Wednesday, June 2, 2010

Deleting duplicate SQL rows

I know this is not really GWT related, but I ran into a problem with one of my database tables, where I somehow managed to get duplicate rows.

I don't know how it happened, but to prevent it happening again, I wanted to add a unique constraint on the 'username' column.

Before I could do that, however, I had to delete the duplicate entries.

I searched around using Google, and found a few solutions that seemed complicated, and not quite what I wanted. They seemed to involve copying data to another table, deleting dupes, deleting the original table rows, and then copying it back.

So, here is what I think is an easier way to do it, that is a bit more flexible:

  • Find the rows you want to keep
  • Delete the other rows.

Selecting the good rows

My table in question is 'usersettings'. It has 9 columns, but all I care about are the first two, 'id', and 'username'.

To find the rows I want to keep, I am going to select the lowest id per username. To do this, I used aggregation, with the group by clause, and the 'min' operator.


select min(id) as id from usersettings group by username;

This returns the lowest id for all unique usernames.
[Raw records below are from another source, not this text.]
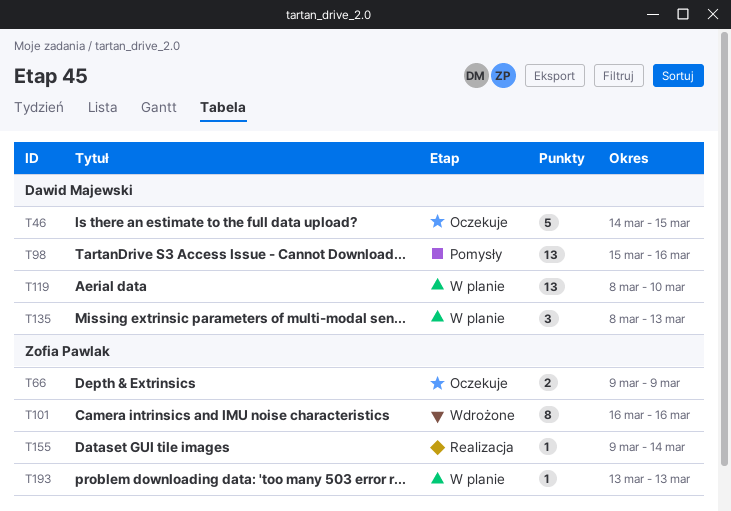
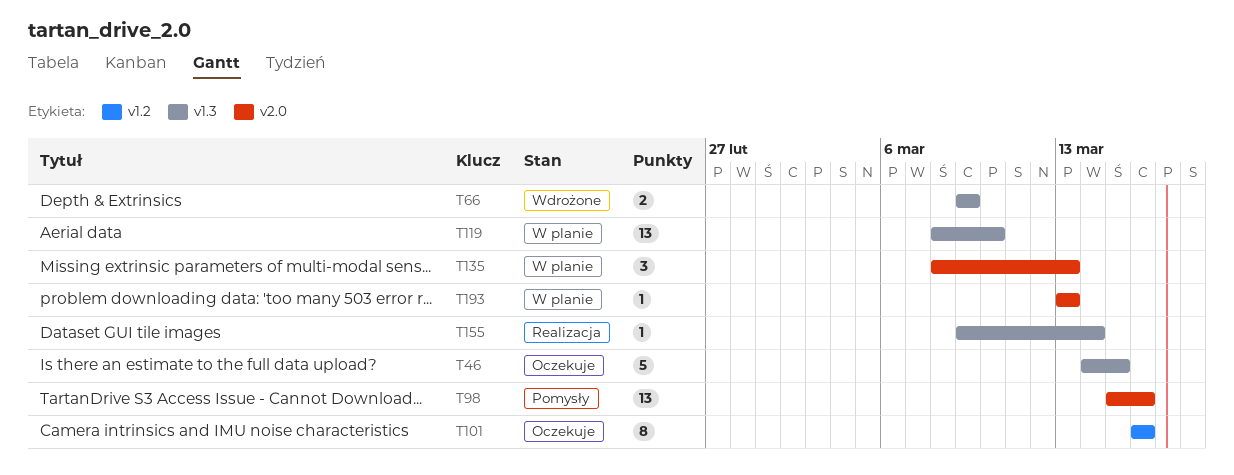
T66, status: Oczekuje -> Wdrożone
T101, status: Wdrożone -> Oczekuje

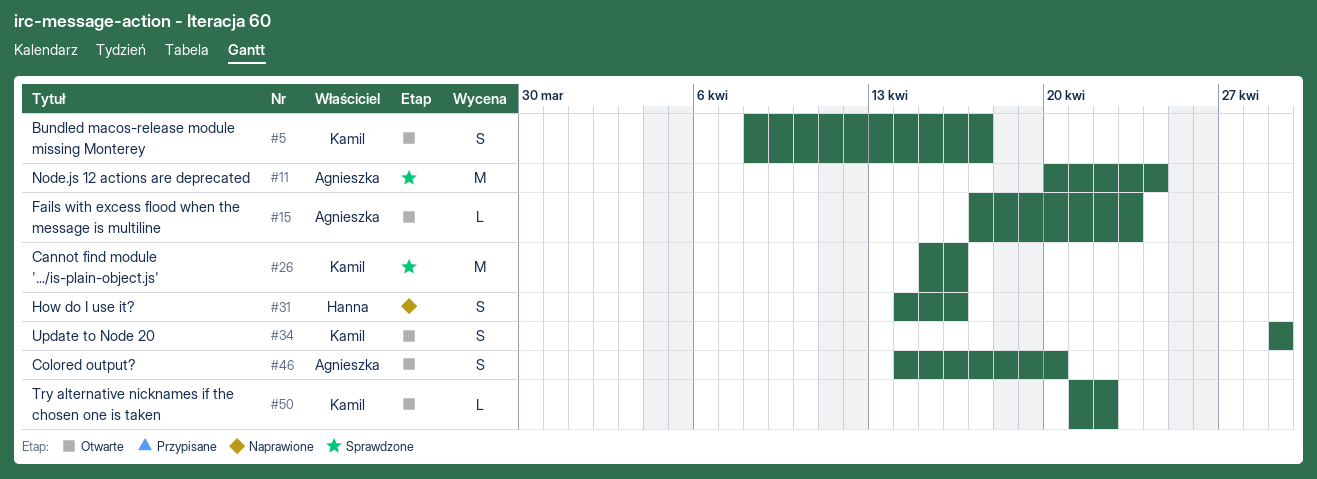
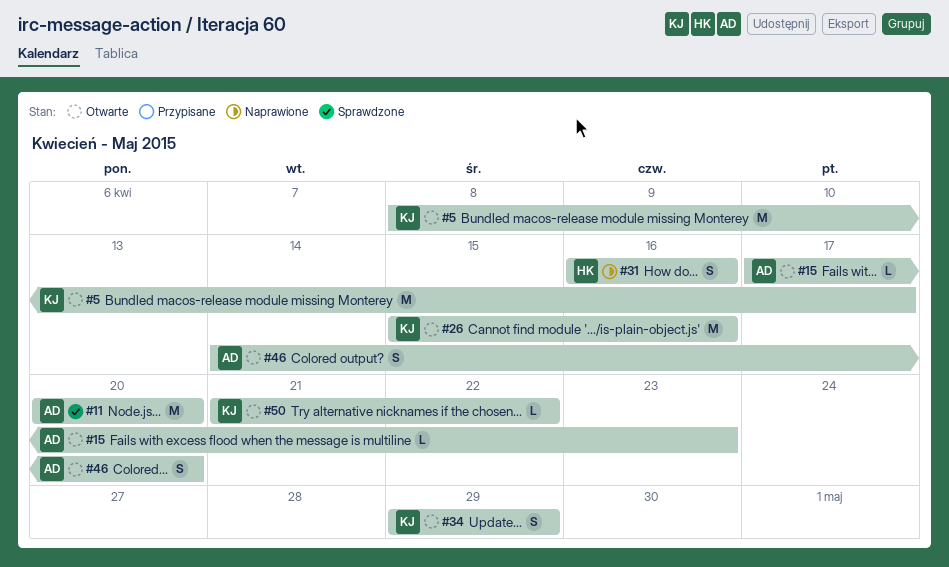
#5, estimate: S -> M
#11, due: Apr 24 -> Apr 20
#26, status: Sprawdzone -> Otwarte
#31, start: Apr 14 -> Apr 16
These are the rows I want to keep.
This could easily be modified to take the highest id, using max.
I am sure there are lots of other ways to implement the criteria to select the ids that you want to keep.

We can dump this result set into a temporary table, or even just use it as a subquery expression.
To maximize database compatibility, I will just use a subquery.


Deleting the bad rows

Okay, first we will just 'select' the rows to be deleted, to make sure we are deleting the proper rows:
select * from usersettings where id not in (select min(id) as id from usersettings group by username);


Sure enough, this returns a result set containing the duplicate rows that have higher ids.

So, now that we know we are selecting the correct data, I can go ahead and delete it:
delete from usersettings where id not in (select min(id) as id from usersettings group by username);

Using a temp table

If you want to use a temporary table instead, with postgres you could do the following:

select min(id) as id into temp table goodids from usersettings group by username;
delete from usersettings where id not in (select * from goodids);


As always, you should really back up your database before deleting stuff!!!

Now that my usersettings.username only contains unique data, I am able to apply the unique constraint to it.

No comments: